Provided information:
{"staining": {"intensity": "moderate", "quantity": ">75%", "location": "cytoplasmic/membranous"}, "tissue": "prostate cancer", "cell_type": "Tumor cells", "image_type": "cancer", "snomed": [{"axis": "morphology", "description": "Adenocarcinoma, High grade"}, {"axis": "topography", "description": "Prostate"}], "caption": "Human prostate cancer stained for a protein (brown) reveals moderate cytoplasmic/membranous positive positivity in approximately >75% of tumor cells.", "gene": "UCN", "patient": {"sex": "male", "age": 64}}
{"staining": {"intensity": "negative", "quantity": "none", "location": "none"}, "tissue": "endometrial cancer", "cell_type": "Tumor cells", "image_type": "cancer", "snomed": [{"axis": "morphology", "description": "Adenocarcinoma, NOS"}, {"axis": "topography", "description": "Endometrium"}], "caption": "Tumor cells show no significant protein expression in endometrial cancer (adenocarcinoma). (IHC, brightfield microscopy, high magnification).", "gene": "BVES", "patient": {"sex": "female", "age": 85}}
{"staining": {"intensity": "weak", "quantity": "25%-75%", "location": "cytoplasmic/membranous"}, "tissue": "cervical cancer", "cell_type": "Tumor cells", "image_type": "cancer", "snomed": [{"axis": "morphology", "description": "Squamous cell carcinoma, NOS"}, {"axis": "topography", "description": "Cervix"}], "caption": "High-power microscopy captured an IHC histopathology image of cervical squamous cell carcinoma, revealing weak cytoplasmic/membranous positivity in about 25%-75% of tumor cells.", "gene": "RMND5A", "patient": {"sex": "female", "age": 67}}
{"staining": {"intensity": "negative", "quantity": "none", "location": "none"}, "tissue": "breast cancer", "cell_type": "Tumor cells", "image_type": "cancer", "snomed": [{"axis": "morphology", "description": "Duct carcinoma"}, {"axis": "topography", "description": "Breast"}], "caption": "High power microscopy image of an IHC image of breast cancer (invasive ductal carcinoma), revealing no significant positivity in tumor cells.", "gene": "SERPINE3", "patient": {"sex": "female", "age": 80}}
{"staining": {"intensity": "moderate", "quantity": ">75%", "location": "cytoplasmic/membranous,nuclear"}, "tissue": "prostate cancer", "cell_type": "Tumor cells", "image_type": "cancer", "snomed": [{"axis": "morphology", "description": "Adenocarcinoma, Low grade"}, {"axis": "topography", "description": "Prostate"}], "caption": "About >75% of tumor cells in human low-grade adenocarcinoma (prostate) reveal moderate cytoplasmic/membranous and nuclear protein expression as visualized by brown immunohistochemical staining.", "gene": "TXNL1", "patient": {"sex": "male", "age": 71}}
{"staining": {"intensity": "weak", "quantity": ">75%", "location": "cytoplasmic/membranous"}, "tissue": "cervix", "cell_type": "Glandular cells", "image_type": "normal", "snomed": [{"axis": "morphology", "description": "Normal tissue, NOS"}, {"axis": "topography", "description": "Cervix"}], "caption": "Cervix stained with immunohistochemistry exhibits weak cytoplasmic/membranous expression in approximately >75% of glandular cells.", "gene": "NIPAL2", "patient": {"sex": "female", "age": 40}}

Problem statement:
The full set of entries above has to be restated exactly.

Response to this exercise:
{"staining": {"intensity": "moderate", "quantity": ">75%", "location": "cytoplasmic/membranous"}, "tissue": "prostate cancer", "cell_type": "Tumor cells", "image_type": "cancer", "snomed": [{"axis": "morphology", "description": "Adenocarcinoma, High grade"}, {"axis": "topography", "description": "Prostate"}], "caption": "Human prostate cancer stained for a protein (brown) reveals moderate cytoplasmic/membranous positive positivity in approximately >75% of tumor cells.", "gene": "UCN", "patient": {"sex": "male", "age": 64}}
{"staining": {"intensity": "negative", "quantity": "none", "location": "none"}, "tissue": "endometrial cancer", "cell_type": "Tumor cells", "image_type": "cancer", "snomed": [{"axis": "morphology", "description": "Adenocarcinoma, NOS"}, {"axis": "topography", "description": "Endometrium"}], "caption": "Tumor cells show no significant protein expression in endometrial cancer (adenocarcinoma). (IHC, brightfield microscopy, high magnification).", "gene": "BVES", "patient": {"sex": "female", "age": 85}}
{"staining": {"intensity": "weak", "quantity": "25%-75%", "location": "cytoplasmic/membranous"}, "tissue": "cervical cancer", "cell_type": "Tumor cells", "image_type": "cancer", "snomed": [{"axis": "morphology", "description": "Squamous cell carcinoma, NOS"}, {"axis": "topography", "description": "Cervix"}], "caption": "High-power microscopy captured an IHC histopathology image of cervical squamous cell carcinoma, revealing weak cytoplasmic/membranous positivity in about 25%-75% of tumor cells.", "gene": "RMND5A", "patient": {"sex": "female", "age": 67}}
{"staining": {"intensity": "negative", "quantity": "none", "location": "none"}, "tissue": "breast cancer", "cell_type": "Tumor cells", "image_type": "cancer", "snomed": [{"axis": "morphology", "description": "Duct carcinoma"}, {"axis": "topography", "description": "Breast"}], "caption": "High power microscopy image of an IHC image of breast cancer (invasive ductal carcinoma), revealing no significant positivity in tumor cells.", "gene": "SERPINE3", "patient": {"sex": "female", "age": 80}}
{"staining": {"intensity": "moderate", "quantity": ">75%", "location": "cytoplasmic/membranous,nuclear"}, "tissue": "prostate cancer", "cell_type": "Tumor cells", "image_type": "cancer", "snomed": [{"axis": "morphology", "description": "Adenocarcinoma, Low grade"}, {"axis": "topography", "description": "Prostate"}], "caption": "About >75% of tumor cells in human low-grade adenocarcinoma (prostate) reveal moderate cytoplasmic/membranous and nuclear protein expression as visualized by brown immunohistochemical staining.", "gene": "TXNL1", "patient": {"sex": "male", "age": 71}}
{"staining": {"intensity": "weak", "quantity": ">75%", "location": "cytoplasmic/membranous"}, "tissue": "cervix", "cell_type": "Glandular cells", "image_type": "normal", "snomed": [{"axis": "morphology", "description": "Normal tissue, NOS"}, {"axis": "topography", "description": "Cervix"}], "caption": "Cervix stained with immunohistochemistry exhibits weak cytoplasmic/membranous expression in approximately >75% of glandular cells.", "gene": "NIPAL2", "patient": {"sex": "female", "age": 40}}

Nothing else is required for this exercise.